Ministry gives short shrift to NAC recommendations

Ministry gives short shrift to NAC recommendations

The tussle on a viable land acquisition policy continues

Rural Development Minister Vilas Rao Deshmukh said that he found the NAC’s recommendations good and agreeable in principle, but his ministry had no time left to incorporate the major changes the panel sought in the twin Bills. Sources, however, said that several top officials in the Ministry, which would soon forward the draft legislation to the Ministry of Law and Justice for vetting, had serious reservations about the NAC’s recommendations on the proposed Bills.

The Federation of Indian Chambers of Commerce and Industries also opposed the NAC’s suggestions on the two Bills, particularly the panel’s recommendation that only the Central and state governments should acquire land for private projects of public purpose with prior consent of 70 per cent of the project-affected people.

The government is set to introduce the Bills in Parliament during the monsoon session in July.

Deshmukh indicated that the Government’s draft of the new Land Acquisition (Amendment) Bill would retain the provisions to allow private industry to purchase 70 per cent of the land needed for a plant directly from the land-owners and get the rest to be acquired by the government.

The NAC pointed out that if the private industry was allowed to get land directly from the landowners, it might leave scope for the land mafia to exploit poor people, particularly in tribal areas, and would also deprive them of rehabilitation and resettlement rights to be guaranteed by the law for acquisitions by government.
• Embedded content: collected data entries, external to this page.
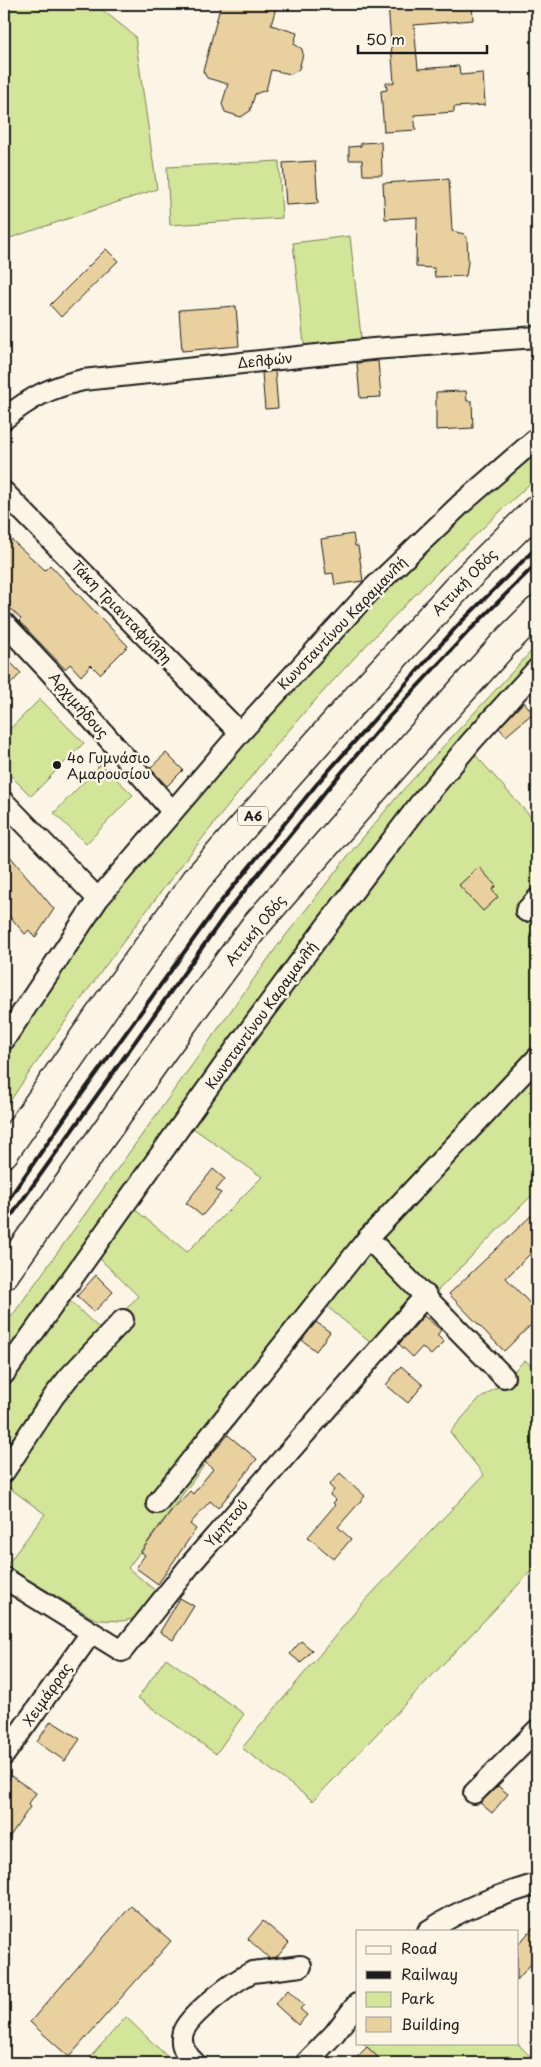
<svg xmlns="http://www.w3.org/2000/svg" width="541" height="2067" font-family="'Playpen Sans',sans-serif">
<rect width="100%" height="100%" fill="#fcf5e5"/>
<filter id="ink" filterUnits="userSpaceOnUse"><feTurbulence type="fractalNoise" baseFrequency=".02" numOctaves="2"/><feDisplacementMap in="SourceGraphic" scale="10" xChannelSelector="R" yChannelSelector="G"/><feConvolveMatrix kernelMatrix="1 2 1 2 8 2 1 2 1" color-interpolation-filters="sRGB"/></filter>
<g filter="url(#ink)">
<!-- green -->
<path fill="#d3e599" stroke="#78805a" d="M8 4H95L135 36 157 189 4 240V7Z
M279 161 282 218 170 225 167 167Z
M350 236 362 346 305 353 293 243Z
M537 449V477C456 552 377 631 303 714 275 745 250 779 224 811 147 908 73 1007 4 1110V1048L78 934 330 643 477 501Z
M537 645V657L410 802 289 957 145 1157 5 1358 4 1327 276 948 351 852 401 792Z
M40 699 84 743 31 796 4 769V735Z
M471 750 537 824V1190L379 1350 324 1304 128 1568 157 1592 136 1618 123 1621 100 1620 93 1618 6 1566 45 1514 4 1484V1391L68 1299 104 1333 138 1296 98 1257 133 1208 187 1252 262 1177 190 1126 273 1008Z
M101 764 133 795 86 844 54 813Z
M525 1360 537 1371V1565L313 1801 242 1748 361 1605 484 1475 450 1432 477 1401 500 1385Z
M166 1658 244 1714 216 1754 138 1698Z
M126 2017 174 2063H85Z
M363 2043H517L537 2063H384Z"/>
<!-- building -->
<path fill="#e9d19f" stroke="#1c1c1c" d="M221 4H277L271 25 297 33 294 44 302 49 303 54 299 69 291 74 271 70 266 90 255 94 250 111 241 117 225 112 222 104 228 84 207 78 203 71Z
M388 4H472L473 20 414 25 418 69 459 66 460 75 483 73 485 105 454 107V112L414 115 416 130 384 132 381 91 387 90 386 83H394Z
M381 142 382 175H363L362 160H349V147L361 146V143Z
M315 161 318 203 286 205 283 163Z
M449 179 452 231 464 234 467 238 468 262 466 276 435 277 434 268 416 267 417 217 385 219 383 183Z
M106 249 118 261 61 317 50 305Z
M236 306 239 346 182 351 179 310Z
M378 361 381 397 360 398 357 363Z
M275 371 278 408 265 409 262 373Z
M466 391 467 401H472L473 428 436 430V392Z
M4 533 45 570 50 565 128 646 100 674 91 665 81 676 70 664 65 669 19 621 21 619 4 603Z
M353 534 355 546H358L363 581 335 585 333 573 326 574 321 539Z
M4 656 21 673 4 691Z
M524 702 533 713 506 736 499 728Z
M166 753 183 770 167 786 150 768Z
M4 849 54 909 35 938 29 930 25 934 4 910Z
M479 867 496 886 492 890 498 897 483 911 459 885Z
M213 1169 225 1179 216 1190 221 1193 202 1216 186 1203Z
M537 1210V1247L506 1278 537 1311V1319L504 1351 449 1294Z
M96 1275 113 1292 94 1312 77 1296Z
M424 1316 441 1330 437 1335 444 1342 431 1355 422 1347 413 1357 399 1344Z
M316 1322 330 1332 316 1351 302 1340Z
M401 1366 423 1385 408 1403 386 1385Z
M228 1435 257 1459 218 1508 210 1501 190 1524 196 1529 158 1584 136 1568 145 1555 141 1552 171 1511 190 1491 193 1494 213 1469 205 1462Z
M340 1473 365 1496 338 1527 351 1539 334 1559 308 1537 335 1505 333 1503 336 1500 330 1495 334 1490 329 1485Z
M180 1598 194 1606 173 1640 160 1632Z
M301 1641 312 1650 301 1663 290 1654Z
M51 1721 80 1739 65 1761 37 1742Z
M11 1776 36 1793 28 1805 30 1807 4 1845V1787Z
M498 1786 508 1794 492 1813 480 1803Z
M131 1906 171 1941 69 2057 30 2022Z
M263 1921 289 1943 277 1957 269 1958 248 1939Z
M537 1923V1957L517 1980V1946Z
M288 1990 304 2005 300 2009 307 2015 298 2025 275 2004Z
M367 2047 384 2063H351Z"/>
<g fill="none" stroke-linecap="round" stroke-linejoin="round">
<defs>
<path id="minor" d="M4 419C31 397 49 388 83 380L373 349 537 337
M4 492 240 733
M4 623 51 673 172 811
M4 802 98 899
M526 911 537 899
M4 1040 98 899 240 733 369 592 462 503 537 438
M368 1238 504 1377
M4 1374 237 1047 325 928 418 806 471 742 537 669
M4 1472 54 1396 69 1377 123 1320
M157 1503 368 1238 537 1058
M4 1578 122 1651 191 1564 426 1295
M4 1755 91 1633
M474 1793 537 1730
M428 1931C464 1907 497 1896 537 1884
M195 2063C186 2055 179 2045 183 2032 189 2015 236 1979 253 1972L301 1966
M306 2063 334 2034 357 2004"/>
<path id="highway" d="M4 1153 107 1004 197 879 364 690 461 584 537 509
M4 1275 164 1049 255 926 421 736 504 644 537 611"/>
</defs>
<!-- minor casing -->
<use href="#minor" stroke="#1c1c1c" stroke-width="24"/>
<!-- highway casing -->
<use href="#highway" stroke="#1c1c1c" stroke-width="31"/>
<!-- minor -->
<use href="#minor" stroke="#fcf5e5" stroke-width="20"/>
<!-- highway -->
<use href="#highway" stroke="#fcf5e5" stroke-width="28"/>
<!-- rail -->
<path stroke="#1c1c1c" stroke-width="4" d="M4 1206 68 1113 219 904 316 785 459 624 537 547
M4 1226 228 911 325 792 389 717 468 632 537 563"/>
</g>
</g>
<!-- markers -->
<circle fill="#1c1c1c" stroke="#fcf5e5" stroke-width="2" cx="57" cy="765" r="5"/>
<g text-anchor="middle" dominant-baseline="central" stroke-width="5" stroke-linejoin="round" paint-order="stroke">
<!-- shield labels -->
<rect fill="#fcf5e5" stroke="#5f5d58" stroke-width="1" x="238" y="806.5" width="30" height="19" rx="4"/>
<g font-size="12" font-weight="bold" fill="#1c1c1c">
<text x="253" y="816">Α6</text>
</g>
<!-- street labels -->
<g font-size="14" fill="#1c1c1c" stroke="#fcf5e5">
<text transform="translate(265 360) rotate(-6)">Δελφών</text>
<text transform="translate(464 582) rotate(-46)">Αττική Οδός</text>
<text transform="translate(122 612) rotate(46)">Τάκη Τριανταφύλλη</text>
<text transform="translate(342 623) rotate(-46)">Κωνσταντίνου Καραμανλή</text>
<text transform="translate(79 705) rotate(49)">Αρχιμήδους</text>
<text transform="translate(255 930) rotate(-51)">Αττική Οδός</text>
<text transform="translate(261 1015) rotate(-54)">Κωνσταντίνου Καραμανλή</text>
<text transform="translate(226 1523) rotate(-49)">Υμηττού</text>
<text transform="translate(47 1694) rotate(-55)">Χειμάρρας</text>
</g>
<!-- poi labels -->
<g font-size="14" fill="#1c1c1c" stroke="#fcf5e5" text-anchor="start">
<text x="67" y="757">4ο Γυμνάσιο<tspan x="67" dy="16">Αμαρουσίου</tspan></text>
</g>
</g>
<!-- margin -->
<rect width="541" height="2067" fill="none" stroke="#fcf5e5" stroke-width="20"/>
<rect x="10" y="10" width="521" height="2047" fill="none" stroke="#1c1c1c" stroke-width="2" filter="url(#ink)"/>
<!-- legend -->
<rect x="356" y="1930" width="162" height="115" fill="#fcf5e5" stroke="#a29e95"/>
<rect x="366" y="1946" width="25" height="8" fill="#fcf5e5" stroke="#a29e95"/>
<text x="401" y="1954" font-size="15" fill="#1c1c1c">Road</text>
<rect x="366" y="1971" width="25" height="8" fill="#1c1c1c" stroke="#a29e95"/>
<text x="401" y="1980" font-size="15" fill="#1c1c1c">Railway</text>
<rect x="366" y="1992" width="25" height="15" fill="#d3e599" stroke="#a29e95"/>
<text x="401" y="2004" font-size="15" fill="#1c1c1c">Park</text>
<rect x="366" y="2017" width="25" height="15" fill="#e9d19f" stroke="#a29e95"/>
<text x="401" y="2030" font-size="15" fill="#1c1c1c">Building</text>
<!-- scale -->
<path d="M358 45v8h129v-8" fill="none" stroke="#1c1c1c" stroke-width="2.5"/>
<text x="366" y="45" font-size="15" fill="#1c1c1c" stroke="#fcf5e5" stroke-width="4" paint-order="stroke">50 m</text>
</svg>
The Gandhi-led panel argued that only the Government should acquire the entire plot of land required for any “public purposes”.

Deshmukh said that the proposal to allow only the government to acquire 100 per cent plot of land for private projects too had its “own share of opposition”. He was apparently referring to West Bengal Chief Minister Mamata Banerjee, who wants the government to leave it to the industry to acquire either the entire plot of land required for a project or at least most of it at market rate.

Banerjee’s All India Trinamool Congress, a constituent of the ruling UPA, had in 2009 prevented the Congress-led government from introducing the twin Bills in Parliament.
The NAC, the UPA government’s interface with civil society, wants the government to repeal the Land Acquisition Act of 1894 instead of amending it. It suggested that the government should merge the proposed Land Acquisition Bill and the Resettlement and Rehabilitation Bill into a consolidated Land Acquisition, Rehabilitation and Resettlement Bill.

Separate bills

But the Ministry of Rural Development seems set to move ahead with two separate Bills, which might be presented before the Union Cabinet for approval towards the end of this month or early next month.

The advisory panel recommended that compensation for those who would lose land should be six times the registered sale deed value, including solatium. It also suggested that the agricultural workers, fisher-folks, artisans and forest gathers, who might not own the land, but were dependent on it for livelihood, should also be given compensation at the rate of 10 days of minimum wages per month for 33 years.

The Land Acquisition (Amendment) Bill, 2007 and Rehabilitation and Resettlement Bill, 2009 were passed by the Lok Sabha on February 25, 2009. The twin Bills however could not be passed in the Rajya Sabha and eventually lapsed with the dissolution of the 14th Lok Sabha.